2

I define an embedding object with embeddings_constraint:

from tensorflow.keras.layers import Embedding
from tensorflow.keras.constraints import UnitNorm
. . .
emb = Embedding(input_dim, output_dim, name='embedding_name', embeddings_constraint=UnitNorm(axis=1))
. . .

Later on in the code, when I want to train my model which contains emb, I get an exception from the function model.fit:

RuntimeError: Cannot use a constraint function on a sparse variable.

When I don't impose the embeddings constraint on emb, however, the code does not throw an error. Moreover, I tried this with TF 1, and there it worked fine as well (with and without embeddings_constraint). According to a GitHub discussion, this appears to be TF 2 bug, though no working solution is proposed.

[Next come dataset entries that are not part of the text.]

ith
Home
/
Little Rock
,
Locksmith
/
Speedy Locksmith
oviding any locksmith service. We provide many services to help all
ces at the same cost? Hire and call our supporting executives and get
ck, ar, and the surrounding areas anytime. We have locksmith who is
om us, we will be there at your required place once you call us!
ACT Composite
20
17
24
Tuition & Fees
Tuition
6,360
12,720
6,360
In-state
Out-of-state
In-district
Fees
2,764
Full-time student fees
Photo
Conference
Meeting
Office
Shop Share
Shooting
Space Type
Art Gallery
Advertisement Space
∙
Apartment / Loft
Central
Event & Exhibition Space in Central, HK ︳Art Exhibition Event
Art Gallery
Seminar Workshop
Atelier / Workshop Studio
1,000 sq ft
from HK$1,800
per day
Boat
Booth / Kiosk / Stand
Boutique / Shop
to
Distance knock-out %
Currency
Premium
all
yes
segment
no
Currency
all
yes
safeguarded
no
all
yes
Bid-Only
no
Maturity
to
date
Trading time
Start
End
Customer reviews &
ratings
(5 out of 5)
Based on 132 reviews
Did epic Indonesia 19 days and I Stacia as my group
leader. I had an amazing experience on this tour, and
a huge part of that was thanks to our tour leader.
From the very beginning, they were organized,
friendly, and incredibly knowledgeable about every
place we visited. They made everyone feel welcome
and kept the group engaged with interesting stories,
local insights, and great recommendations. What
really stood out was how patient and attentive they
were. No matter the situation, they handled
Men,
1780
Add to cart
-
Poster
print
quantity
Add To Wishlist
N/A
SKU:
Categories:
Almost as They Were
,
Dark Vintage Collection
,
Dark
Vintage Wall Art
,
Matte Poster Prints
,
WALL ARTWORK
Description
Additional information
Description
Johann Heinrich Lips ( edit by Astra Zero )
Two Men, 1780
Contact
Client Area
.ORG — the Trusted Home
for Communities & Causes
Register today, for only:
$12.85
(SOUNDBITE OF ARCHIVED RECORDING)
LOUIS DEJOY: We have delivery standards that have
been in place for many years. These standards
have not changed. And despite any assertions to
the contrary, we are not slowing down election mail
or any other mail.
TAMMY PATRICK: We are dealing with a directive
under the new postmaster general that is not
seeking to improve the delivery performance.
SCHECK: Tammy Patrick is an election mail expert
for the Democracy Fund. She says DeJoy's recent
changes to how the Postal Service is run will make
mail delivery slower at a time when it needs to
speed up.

Any ideas how to solve this?

Belphegor
  • 4,456
  • 11
  • 34
  • 59

2 Answers2

2

A workaround for this issue is to call directly the constraint like this:

from tensorflow.keras.layers import Embedding
from tensorflow.keras.constraints import UnitNorm
. . .
emb = Embedding(input_dim, output_dim, name='embedding_name')
norm_layer = UnitNorm(axis=1)
norm_embedding = norm_layer(emb(embedding_id_input))
. . .
0

I hit this also, added to the tensorflow github issue, tried it in tf 2.7 and tf-nightly, still saw bug, so made new keras issue: https://github.com/keras-team/keras/issues/15818.

The workaround won't address all use cases - it constrains the embedding activity as opposed to the entire embedding matrix. I do have a workaround using keras callbacks - but I found it slowed down training - I believe the callback is working with numpy arrays that don't get to live on the GPU - but if useful, here is the approach

import numpy as np
import tensorflow as tf


class ConstrainEmbeddings(tf.keras.callbacks.Callback):
    def __init__(self, min_norm, emb, eps=1e-9):
        super(ConstrainEmbeddings, self).__init__()
        self.min_norm = min_norm
        self.emb = emb
        self.eps = eps

    def on_batch_begin(self, *args, **kwargs):
        W = self.emb.get_weights()[0]
        norms = tf.maximum(self.eps, tf.norm(W, axis=1))
        delta = tf.expand_dims(tf.math.divide(self.min_norm, norms) - 1.0, 1)
        deltaW = tf.math.multiply(W, delta)
        constrainedW = W + tf.expand_dims(tf.cast(norms < self.min_norm, dtype=tf.float32), 1) * deltaW
        self.emb.set_weights([constrainedW])


def constrain_embeddings(use_keras):
    N = 10
    batch_size = 5
    data = {
        'X': np.random.randint(0, 10, N),
        'Y': np.random.randint(0, 2, N)
    }

    def get_labels(features):
        labels = features.pop('Y')
        return features, labels

    dset = tf.data.Dataset.from_tensor_slices(data).map(get_labels).batch(batch_size)

    inp = tf.keras.Input(shape=(1,), name='X', dtype='int64')
    constraint = tf.keras.constraints.MaxNorm(max_value=0.1) if use_keras else None

    emb = tf.keras.layers.Embedding(
        10, 3, input_length=1,
        embeddings_initializer=tf.keras.initializers.RandomUniform(minval=-1.0, maxval=1.0),
        embeddings_constraint=constraint
    )
    emb_out = emb(inp)
    out = tf.keras.layers.Dense(1)(emb_out)
    model = tf.keras.Model(inputs=inp, outputs=out)
    model.compile(optimizer='adam', loss=tf.keras.losses.binary_crossentropy)
    callbacks = [ConstrainEmbeddings(.3, emb)] if not use_keras else []
    model.fit(dset, epochs=10, callbacks=callbacks)


if __name__ == '__main__':
    print("tensorflow git version: ", tf.version.GIT_VERSION)
    constrain_embeddings(use_keras=False)
MrCartoonology
  • 1,997
  • 4
  • 22
  • 38